One way to identify this is to highlight a move against such a trend. If the stock is trading above the previous day’s high (the highest point of the Japanese candlestick), the swing trader can enter the trade after performing the risk analysis we covered in the previous strategy. This possible point is called the “entry point”.

First, find the lowest point to determine the “stop” (stop loss) position. If the stock falls below this point, you must exit the trade to reduce your losses. Then find the high point of the recent uptrend. This becomes a profit target. If a stock hits your target price or higher, you should consider exiting at least part of your position to lock in some profit. It’s pretty simple if you look at this graph:

Taking Profit for a Swing Trader on an Up Chart

Conclusion on Swing Trading

Swing trading is an interesting technique for trading small swings on the chart of an asset or future. It has an average duration and minimal need to be chained to the screen.

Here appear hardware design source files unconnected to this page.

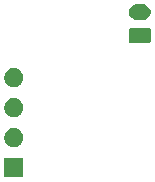
<source format=gbs>
G04 #@! TF.GenerationSoftware,KiCad,Pcbnew,5.1.2-f72e74a~84~ubuntu18.10.1*
G04 #@! TF.CreationDate,2019-07-18T21:48:07+02:00*
G04 #@! TF.ProjectId,esp12-dht22,65737031-322d-4646-9874-32322e6b6963,rev?*
G04 #@! TF.SameCoordinates,PX4129270PY6f2f610*
G04 #@! TF.FileFunction,Soldermask,Bot*
G04 #@! TF.FilePolarity,Negative*
%FSLAX46Y46*%
G04 Gerber Fmt 4.6, Leading zero omitted, Abs format (unit mm)*
G04 Created by KiCad (PCBNEW 5.1.2-f72e74a~84~ubuntu18.10.1) date 2019-07-18 21:48:07*
%MOMM*%
%LPD*%
G04 APERTURE LIST*
%ADD10C,0.100000*%
G04 APERTURE END LIST*
D10*
G36*
X29503000Y1993000D02*
G01*
X27901000Y1993000D01*
X27901000Y3595000D01*
X29503000Y3595000D01*
X29503000Y1993000D01*
X29503000Y1993000D01*
G37*
G36*
X28935642Y6104219D02*
G01*
X29081414Y6043838D01*
X29081416Y6043837D01*
X29212608Y5956178D01*
X29324178Y5844608D01*
X29411837Y5713416D01*
X29411838Y5713414D01*
X29472219Y5567642D01*
X29503000Y5412893D01*
X29503000Y5255107D01*
X29472219Y5100358D01*
X29411838Y4954586D01*
X29411837Y4954584D01*
X29324178Y4823392D01*
X29212608Y4711822D01*
X29081416Y4624163D01*
X29081415Y4624162D01*
X29081414Y4624162D01*
X28935642Y4563781D01*
X28780893Y4533000D01*
X28623107Y4533000D01*
X28468358Y4563781D01*
X28322586Y4624162D01*
X28322585Y4624162D01*
X28322584Y4624163D01*
X28191392Y4711822D01*
X28079822Y4823392D01*
X27992163Y4954584D01*
X27992162Y4954586D01*
X27931781Y5100358D01*
X27901000Y5255107D01*
X27901000Y5412893D01*
X27931781Y5567642D01*
X27992162Y5713414D01*
X27992163Y5713416D01*
X28079822Y5844608D01*
X28191392Y5956178D01*
X28322584Y6043837D01*
X28322586Y6043838D01*
X28468358Y6104219D01*
X28623107Y6135000D01*
X28780893Y6135000D01*
X28935642Y6104219D01*
X28935642Y6104219D01*
G37*
G36*
X28935642Y8644219D02*
G01*
X29081414Y8583838D01*
X29081416Y8583837D01*
X29212608Y8496178D01*
X29324178Y8384608D01*
X29411837Y8253416D01*
X29411838Y8253414D01*
X29472219Y8107642D01*
X29503000Y7952893D01*
X29503000Y7795107D01*
X29472219Y7640358D01*
X29411838Y7494586D01*
X29411837Y7494584D01*
X29324178Y7363392D01*
X29212608Y7251822D01*
X29081416Y7164163D01*
X29081415Y7164162D01*
X29081414Y7164162D01*
X28935642Y7103781D01*
X28780893Y7073000D01*
X28623107Y7073000D01*
X28468358Y7103781D01*
X28322586Y7164162D01*
X28322585Y7164162D01*
X28322584Y7164163D01*
X28191392Y7251822D01*
X28079822Y7363392D01*
X27992163Y7494584D01*
X27992162Y7494586D01*
X27931781Y7640358D01*
X27901000Y7795107D01*
X27901000Y7952893D01*
X27931781Y8107642D01*
X27992162Y8253414D01*
X27992163Y8253416D01*
X28079822Y8384608D01*
X28191392Y8496178D01*
X28322584Y8583837D01*
X28322586Y8583838D01*
X28468358Y8644219D01*
X28623107Y8675000D01*
X28780893Y8675000D01*
X28935642Y8644219D01*
X28935642Y8644219D01*
G37*
G36*
X28935642Y11184219D02*
G01*
X29081414Y11123838D01*
X29081416Y11123837D01*
X29212608Y11036178D01*
X29324178Y10924608D01*
X29411837Y10793416D01*
X29411838Y10793414D01*
X29472219Y10647642D01*
X29503000Y10492893D01*
X29503000Y10335107D01*
X29472219Y10180358D01*
X29411838Y10034586D01*
X29411837Y10034584D01*
X29324178Y9903392D01*
X29212608Y9791822D01*
X29081416Y9704163D01*
X29081415Y9704162D01*
X29081414Y9704162D01*
X28935642Y9643781D01*
X28780893Y9613000D01*
X28623107Y9613000D01*
X28468358Y9643781D01*
X28322586Y9704162D01*
X28322585Y9704162D01*
X28322584Y9704163D01*
X28191392Y9791822D01*
X28079822Y9903392D01*
X27992163Y10034584D01*
X27992162Y10034586D01*
X27931781Y10180358D01*
X27901000Y10335107D01*
X27901000Y10492893D01*
X27931781Y10647642D01*
X27992162Y10793414D01*
X27992163Y10793416D01*
X28079822Y10924608D01*
X28191392Y11036178D01*
X28322584Y11123837D01*
X28322586Y11123838D01*
X28468358Y11184219D01*
X28623107Y11215000D01*
X28780893Y11215000D01*
X28935642Y11184219D01*
X28935642Y11184219D01*
G37*
G36*
X40136242Y14616596D02*
G01*
X40173337Y14605343D01*
X40207515Y14587075D01*
X40237481Y14562481D01*
X40262075Y14532515D01*
X40280343Y14498337D01*
X40291596Y14461242D01*
X40296000Y14416526D01*
X40296000Y13523474D01*
X40291596Y13478758D01*
X40280343Y13441663D01*
X40262075Y13407485D01*
X40237481Y13377519D01*
X40207515Y13352925D01*
X40173337Y13334657D01*
X40136242Y13323404D01*
X40091526Y13319000D01*
X38648474Y13319000D01*
X38603758Y13323404D01*
X38566663Y13334657D01*
X38532485Y13352925D01*
X38502519Y13377519D01*
X38477925Y13407485D01*
X38459657Y13441663D01*
X38448404Y13478758D01*
X38444000Y13523474D01*
X38444000Y14416526D01*
X38448404Y14461242D01*
X38459657Y14498337D01*
X38477925Y14532515D01*
X38502519Y14562481D01*
X38532485Y14587075D01*
X38566663Y14605343D01*
X38603758Y14616596D01*
X38648474Y14621000D01*
X40091526Y14621000D01*
X40136242Y14616596D01*
X40136242Y14616596D01*
G37*
G36*
X39708855Y16617860D02*
G01*
X39772618Y16611580D01*
X39863404Y16584040D01*
X39895336Y16574354D01*
X40008425Y16513906D01*
X40107554Y16432554D01*
X40188906Y16333425D01*
X40249354Y16220336D01*
X40249355Y16220332D01*
X40286580Y16097618D01*
X40299149Y15970000D01*
X40286580Y15842382D01*
X40259040Y15751596D01*
X40249354Y15719664D01*
X40188906Y15606575D01*
X40107554Y15507446D01*
X40008425Y15426094D01*
X39895336Y15365646D01*
X39863404Y15355960D01*
X39772618Y15328420D01*
X39708855Y15322140D01*
X39676974Y15319000D01*
X39063026Y15319000D01*
X39031145Y15322140D01*
X38967382Y15328420D01*
X38876596Y15355960D01*
X38844664Y15365646D01*
X38731575Y15426094D01*
X38632446Y15507446D01*
X38551094Y15606575D01*
X38490646Y15719664D01*
X38480960Y15751596D01*
X38453420Y15842382D01*
X38440851Y15970000D01*
X38453420Y16097618D01*
X38490645Y16220332D01*
X38490646Y16220336D01*
X38551094Y16333425D01*
X38632446Y16432554D01*
X38731575Y16513906D01*
X38844664Y16574354D01*
X38876596Y16584040D01*
X38967382Y16611580D01*
X39031145Y16617860D01*
X39063026Y16621000D01*
X39676974Y16621000D01*
X39708855Y16617860D01*
X39708855Y16617860D01*
G37*
M02*

</source>
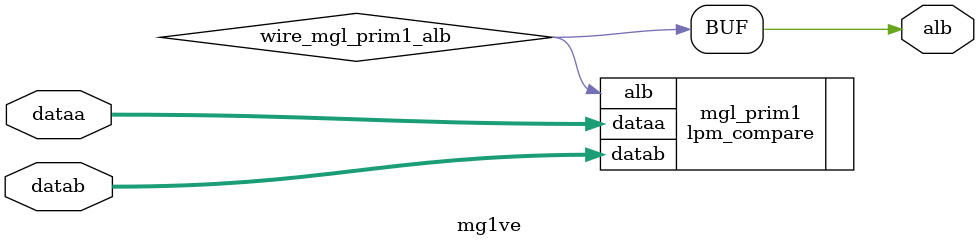
<source format=v>






//synthesis_resources = lpm_compare 1 
//synopsys translate_off
`timescale 1 ps / 1 ps
//synopsys translate_on
module  mg1ve
	( 
	alb,
	dataa,
	datab) /* synthesis synthesis_clearbox=1 */;
	output   alb;
	input   [79:0]  dataa;
	input   [79:0]  datab;

	wire  wire_mgl_prim1_alb;

	lpm_compare   mgl_prim1
	( 
	.alb(wire_mgl_prim1_alb),
	.dataa(dataa),
	.datab(datab));
	defparam
		mgl_prim1.lpm_representation = "UNSIGNED",
		mgl_prim1.lpm_type = "LPM_COMPARE",
		mgl_prim1.lpm_width = 80,
		mgl_prim1.lpm_hint = "ONE_INPUT_IS_CONSTANT=YES";
	assign
		alb = wire_mgl_prim1_alb;
endmodule //mg1ve
//VALID FILE

</source>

This method can be suitable for day traders who do not have enough time for their practices or those traders who would like to learn how to properly respond to price changes, reducing their losses to an acceptable level.

Trading in the financial markets carries a high level of capital risk. In order to reduce risks, it is recommended to strictly follow the rules of money management and always set Stop Loss. All decisions that a trader makes when working on Forex are his personal responsibility.